New Zealand Landfall
Soon after daybreak, 31 st October. A ghostly line rides the swells on the far horizon. The end is quite literally in sight.
Before long the landscape has a shape. As Noon approaches, we enter the outrageously beautiful Bay of Islands. For the first time, our voyage feels real in its entirety, instead of rooted in the present. We are all overwhelmed by the emotion of arriving here in this uplifting landscape after crossing half of the world’s oceans to get here.
There is a dreamlike quality about the moment, a hesitation in accepting perception, an uncertainty, a lack of confidence in my waking state. After so long dreaming, so much preparation, such an irrevocable change in our lives, after so many landfalls, so many departures, after the vastness of the ocean in all her moods, can this really be our goal?
The bay is calm and sheltered in the offshore breeze, yet I have to clear a little sea spray from the corner of my eye.
Reality returns soon enough with a radio instructions from Opua Customs directing me to the Quarantine dock.
“Yer can’t missit Mate. Just tie up under the big yeller sign with a Q on it”.

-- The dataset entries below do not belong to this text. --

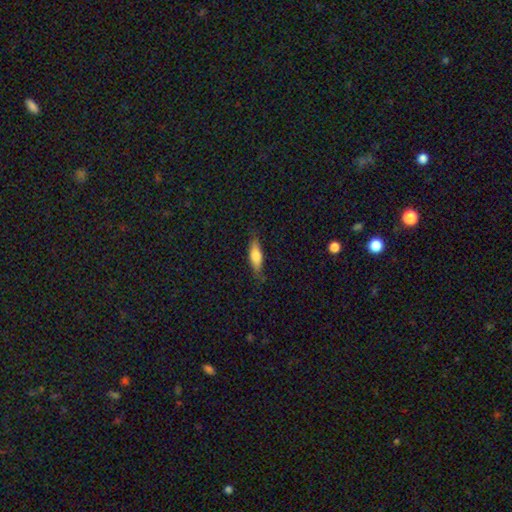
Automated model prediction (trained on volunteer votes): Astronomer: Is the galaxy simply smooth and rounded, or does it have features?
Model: smooth — 69%.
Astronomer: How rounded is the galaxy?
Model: in between — 53% (runner-up: cigar-shaped, 45%).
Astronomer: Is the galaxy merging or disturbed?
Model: none — 79%.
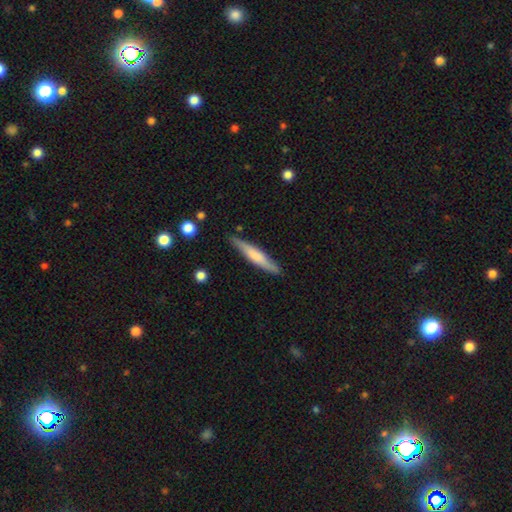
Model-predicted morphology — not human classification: smooth 58%, featured or disk 37%, star or artifact 5%. Down the decision tree: how rounded — cigar-shaped (91%); merging — none (86%).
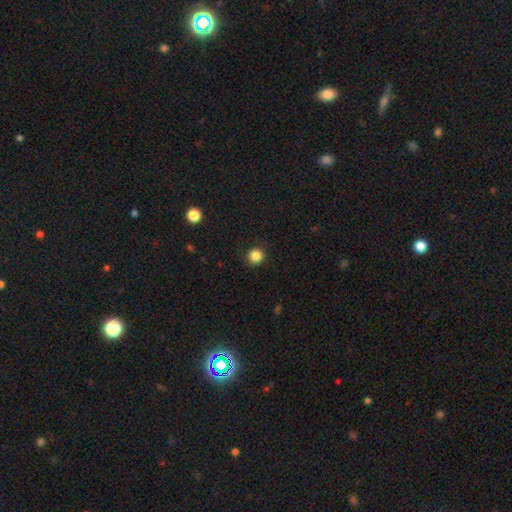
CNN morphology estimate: A smooth galaxy with no disk features (85%) that is round (93%).

Vote fractions:
- Smooth or featured? smooth: 85% / star or artifact: 12% / featured or disk: 3%
- How rounded? round: 93% / in between: 6% / cigar-shaped: 1%
- Merging? none: 90% / minor disturbance: 6% / major disturbance: 2% / merger: 1%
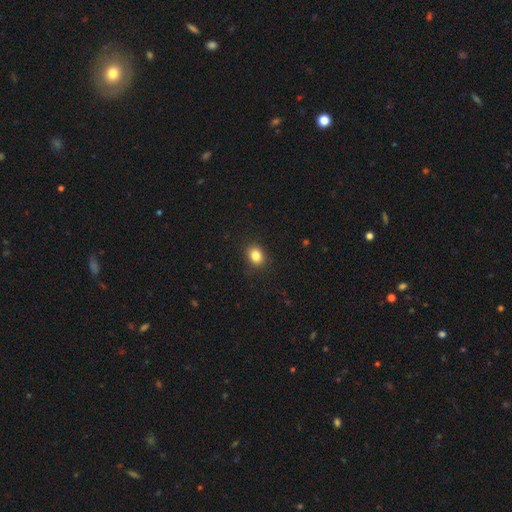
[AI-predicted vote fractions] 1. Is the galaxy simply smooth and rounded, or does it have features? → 84% smooth, 11% star or artifact, 5% featured or disk.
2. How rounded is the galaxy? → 52% round, 47% in between, 1% cigar-shaped.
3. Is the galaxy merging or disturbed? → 89% none, 8% minor disturbance, 2% major disturbance, 1% merger.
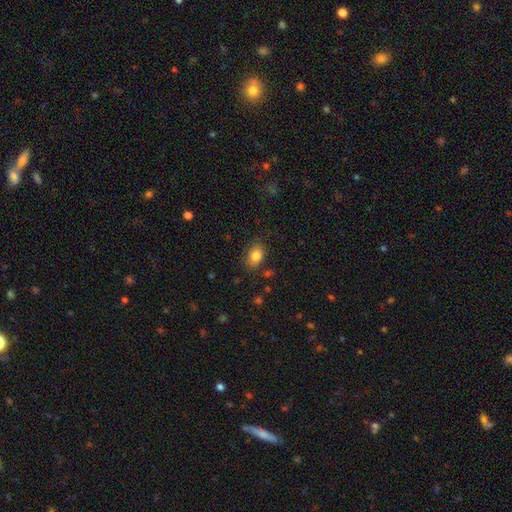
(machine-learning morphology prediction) A smooth galaxy with no disk features (84%) that is in between round and cigar-shaped (78%). Merging: none (80%).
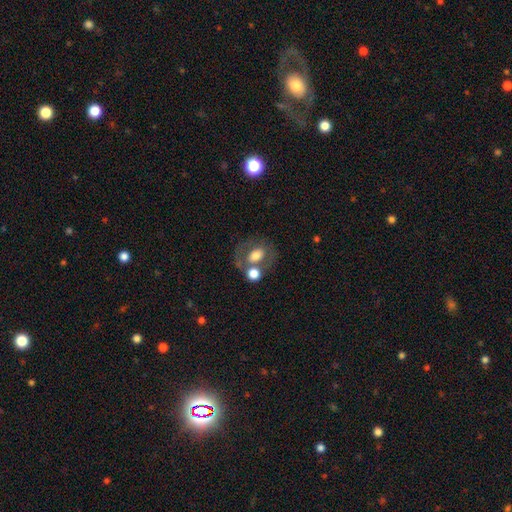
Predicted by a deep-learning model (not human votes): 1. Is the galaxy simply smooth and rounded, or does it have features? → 57% smooth, 34% featured or disk, 10% star or artifact.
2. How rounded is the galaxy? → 61% in between, 38% round, 1% cigar-shaped.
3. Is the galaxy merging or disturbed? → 49% none, 29% merger, 13% minor disturbance, 9% major disturbance.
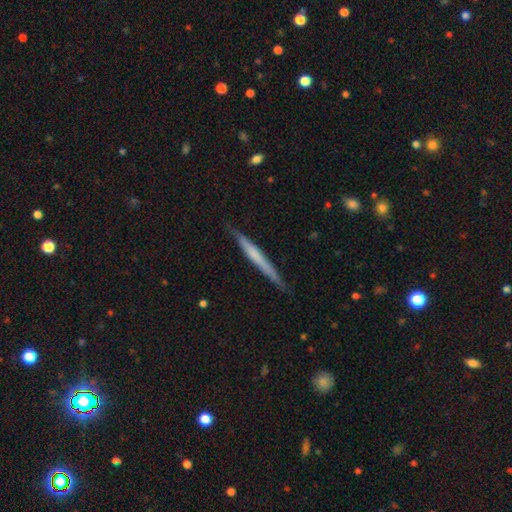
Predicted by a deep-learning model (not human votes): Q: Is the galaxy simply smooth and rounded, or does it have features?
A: featured or disk — 50%.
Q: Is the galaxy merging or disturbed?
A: none — 85%.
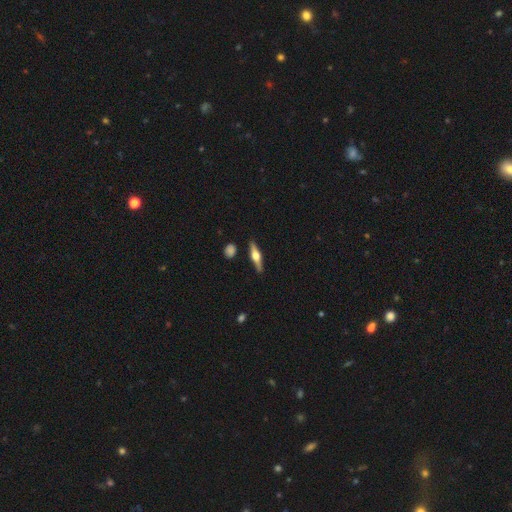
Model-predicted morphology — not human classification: Smooth or featured: featured or disk — 71% (smooth — 23%)
Edge-on disk: yes — 97% (no — 3%)
Edge-on bulge: rounded — 93% (boxy — 5%)
Merging: none — 88% (minor disturbance — 8%)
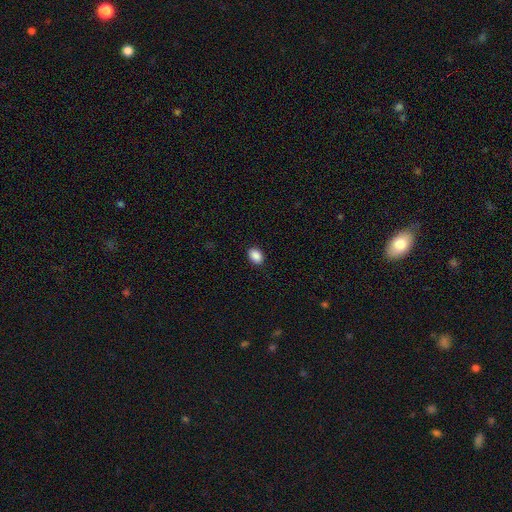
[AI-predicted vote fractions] The model was most divided on "how rounded": in between: 77%, round: 22%, cigar-shaped: 1%. More confident: merging — none (90%); smooth or featured — smooth (89%).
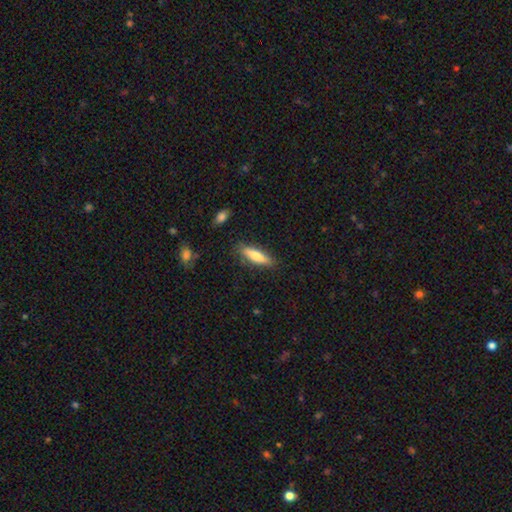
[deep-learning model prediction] A smooth galaxy with no disk features (70%) that is cigar-shaped (66%).

Vote fractions:
- Smooth or featured? smooth: 70% / featured or disk: 24% / star or artifact: 6%
- How rounded? cigar-shaped: 66% / in between: 33% / round: 2%
- Merging? none: 81% / minor disturbance: 14% / major disturbance: 3% / merger: 2%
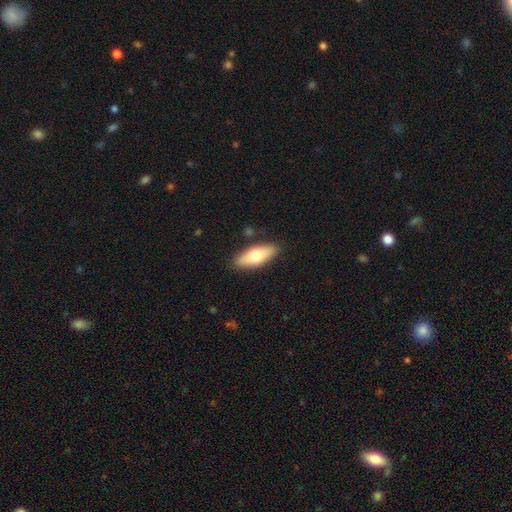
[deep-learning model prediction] Smooth or featured? smooth (68%)
How rounded? in between (75%)
Merging? none (86%)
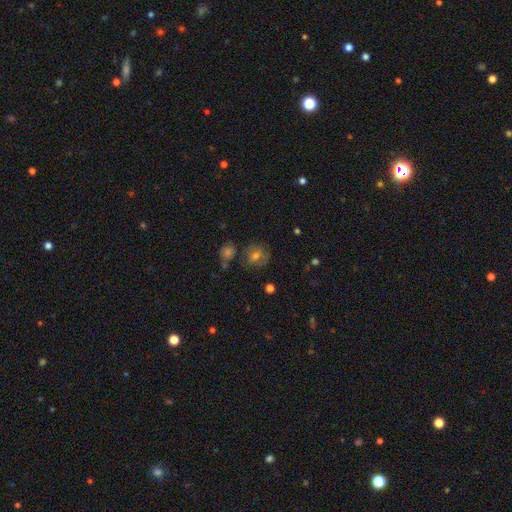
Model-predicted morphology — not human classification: smooth-or-featured: smooth: 58% | featured or disk: 28% | star or artifact: 14%
  how-rounded: round: 79% | in between: 20% | cigar-shaped: 1%
  merging: none: 68% | minor disturbance: 17% | merger: 8% | major disturbance: 7%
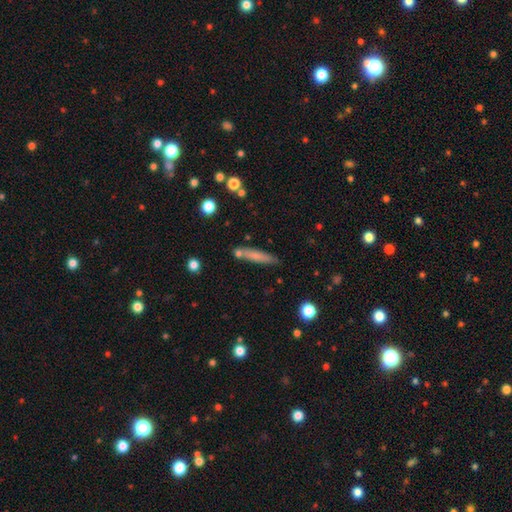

That sets the alarms ringing. Over the last couple of years we have learnt the hard way that, when entering strange ports, directions including the phrases “you can’t miss it”, “piece of cake”, or absolutely anything that begins “Just ….” are reliably followed by humiliation if taken at face value. Within minutes of hearing these portentous words, you can expect to run solidly aground, have your prop tangled up by a stray line in the water or to have wildly misjudged a 5 knot ebb current running through the confined spaces of the marina you are entering.
We have returned to the First World. It really is as simple as the man said. Hundreds of feet of Q - dock with simple access. Efficient Customs and Immigration who have a major bio-security task to perform, yet manage their formalities with less fuss than anywhere since Europe. An hour later we are cleared and docked inside the marina.
We step ashore to find our Norwegian friends 3T, who departed 120 miles ahead of us in their S&S 60 and have made the cut before the weather turns really spiteful as well. I finally understand the true meaning of ‘euphoria’.